Phase I: During the earliest phase of clinical trials, testing is focused on basic safety and pharmacology, typically completed using 20 to 100 healthy human volunteers, though sometimes stable patients that exhibit the targeted disease are also included. Inpatient studies often take place at specialized research centers known as a Clinical Pharmacology or Clinical Research Units (CPU or CRU). These studies evaluate human metabolic and pharmacologic reactions to the compounds, the duration of effectiveness and activity, how it is affected by other drugs, how it is tolerated and absorbed, and how it is broken down and excreted from the body. Multiple dosage ranges and methods are analyzed, with side effects also carefully monitored. Once these studies are completed with satisfactory results, testing of efficacy is commenced.

Phase II: Sometimes referred to as proof-of-concept studies (POC), this stage of clinical testing focuses on basic efficacy, with dose-range testing completed in 100 to 500 patients afflicted with the targeted disease or condition. During this stage, though the primary focus is efficacy evaluation, further safety testing is also completed, along with determination of optimal dosage levels, dosage schedules, and administration routes. If Phase II studies yield satisfactory results, Phase III can commence, provided that no hold is placed on further studies by the FDA. It is during Phase II that the majority of drugs under development fail.
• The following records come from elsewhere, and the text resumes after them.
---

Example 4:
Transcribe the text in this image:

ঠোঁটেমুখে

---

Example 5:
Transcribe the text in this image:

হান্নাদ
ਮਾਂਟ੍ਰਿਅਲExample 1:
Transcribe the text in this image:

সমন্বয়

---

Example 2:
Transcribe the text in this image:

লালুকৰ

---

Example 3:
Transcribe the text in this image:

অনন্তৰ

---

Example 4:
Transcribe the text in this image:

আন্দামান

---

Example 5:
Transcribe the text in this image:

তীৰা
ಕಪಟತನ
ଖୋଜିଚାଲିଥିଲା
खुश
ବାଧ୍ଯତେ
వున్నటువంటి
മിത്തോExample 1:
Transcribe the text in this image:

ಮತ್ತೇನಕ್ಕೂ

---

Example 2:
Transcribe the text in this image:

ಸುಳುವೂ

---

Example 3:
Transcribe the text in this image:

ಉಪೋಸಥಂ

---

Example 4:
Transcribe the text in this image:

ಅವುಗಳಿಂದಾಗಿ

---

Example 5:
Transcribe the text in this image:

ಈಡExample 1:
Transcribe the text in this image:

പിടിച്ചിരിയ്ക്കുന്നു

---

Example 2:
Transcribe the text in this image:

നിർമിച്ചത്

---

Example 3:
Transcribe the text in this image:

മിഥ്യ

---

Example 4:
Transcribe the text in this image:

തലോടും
Phase III: Trials at this stage are completed at a larger scale, across multiple testing centers, in populations of 1,000-5,000 patients afflicted by the target disease. During this stage, advanced efficacy and safety testing is completed in order to provide enough data for valid statistical conclusions required by the FDA and other relevant regulatory bodies, as well as to provide an adequate basis for product labeling, optimal dosage, formulations, and administration methods. This stage is typically the longest and most expensive phase, and two successful Phase III trials demonstrating a drug’s safety and efficacy are often required to obtain FDA approval. Roughly 50% of drugs that enter Phase III testing fail. Once Phase III test results are approved by the FDA, the drug sponsor can submit a new drug application (NDA) or biologics license application (BLA), depending on the nature of the compound and disease.

FDA Review. After determining that the results of the clinical trials indicate that the compound is safe and effective, the sponsor submits an NDA or BLA to the FDA requesting approval to market the drug. Included with the NDA or BLA submission are the comprehensive testing results and supporting data and analysis from both preclinical and clinical testing, along with proposals for manufacturing plans and labeling. These applications are often over 100,000 pages. There are strict protocols that govern the submission process, and failure to abide by them can be grounds for rejection.
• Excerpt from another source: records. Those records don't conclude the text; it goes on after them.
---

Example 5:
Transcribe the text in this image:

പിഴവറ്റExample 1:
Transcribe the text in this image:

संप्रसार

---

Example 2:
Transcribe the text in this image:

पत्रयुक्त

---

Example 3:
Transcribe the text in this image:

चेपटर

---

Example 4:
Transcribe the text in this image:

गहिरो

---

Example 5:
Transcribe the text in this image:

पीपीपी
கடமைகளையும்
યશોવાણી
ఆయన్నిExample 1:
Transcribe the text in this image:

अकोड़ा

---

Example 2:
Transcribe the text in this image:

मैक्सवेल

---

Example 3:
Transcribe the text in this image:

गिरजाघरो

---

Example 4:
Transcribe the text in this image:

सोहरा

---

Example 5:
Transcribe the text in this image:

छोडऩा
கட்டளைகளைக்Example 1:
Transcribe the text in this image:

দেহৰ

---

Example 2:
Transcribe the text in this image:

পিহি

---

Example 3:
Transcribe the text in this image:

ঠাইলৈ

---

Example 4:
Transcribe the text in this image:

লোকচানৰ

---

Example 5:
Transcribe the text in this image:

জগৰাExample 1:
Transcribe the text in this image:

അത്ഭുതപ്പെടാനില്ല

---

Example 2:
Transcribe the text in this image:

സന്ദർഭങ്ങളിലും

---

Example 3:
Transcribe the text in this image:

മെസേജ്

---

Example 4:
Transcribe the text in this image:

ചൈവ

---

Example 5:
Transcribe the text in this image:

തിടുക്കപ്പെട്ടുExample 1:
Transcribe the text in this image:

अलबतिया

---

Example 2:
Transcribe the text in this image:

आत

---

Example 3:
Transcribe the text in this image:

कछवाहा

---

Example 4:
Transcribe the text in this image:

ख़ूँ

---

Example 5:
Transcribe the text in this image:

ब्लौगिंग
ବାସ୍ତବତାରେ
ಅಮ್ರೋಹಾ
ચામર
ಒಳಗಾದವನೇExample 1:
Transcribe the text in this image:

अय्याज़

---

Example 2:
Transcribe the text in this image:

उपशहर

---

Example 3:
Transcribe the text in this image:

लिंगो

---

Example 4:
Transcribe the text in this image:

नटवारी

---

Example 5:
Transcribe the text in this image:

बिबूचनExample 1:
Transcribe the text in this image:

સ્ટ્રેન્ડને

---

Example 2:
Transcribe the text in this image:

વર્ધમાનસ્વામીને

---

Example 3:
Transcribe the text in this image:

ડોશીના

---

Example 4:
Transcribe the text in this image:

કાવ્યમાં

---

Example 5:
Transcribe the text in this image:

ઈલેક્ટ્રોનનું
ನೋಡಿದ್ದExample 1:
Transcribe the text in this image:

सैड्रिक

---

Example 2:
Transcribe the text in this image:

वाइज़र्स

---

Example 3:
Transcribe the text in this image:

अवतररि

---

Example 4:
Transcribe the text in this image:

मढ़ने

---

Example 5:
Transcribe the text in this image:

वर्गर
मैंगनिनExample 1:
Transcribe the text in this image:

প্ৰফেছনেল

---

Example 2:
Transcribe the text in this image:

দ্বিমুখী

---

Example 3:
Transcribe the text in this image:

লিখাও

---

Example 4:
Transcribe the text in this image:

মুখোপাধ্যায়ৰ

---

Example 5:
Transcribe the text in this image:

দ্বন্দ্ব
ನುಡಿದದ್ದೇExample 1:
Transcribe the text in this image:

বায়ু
Post-Marketing Surveillance and Phase IV Studies. Once a drug is approved by the FDA, the agency often requires the sponsor to collect and periodically report additional safety and efficacy data to the FDA. At times, this can occur throughout the entire marketed lifespan of the product. If the product is marketed internationally, surveillance reports must include data from all countries in which the drug is sold. The FDA may require additional studies (Phase IV) even following approval, to test the compound for other potential indications, or new dosage formulations. The FDA and other regulatory agencies may also require license holders to prepare risk management plans that assess areas of product risk and plans to actively manage such risks.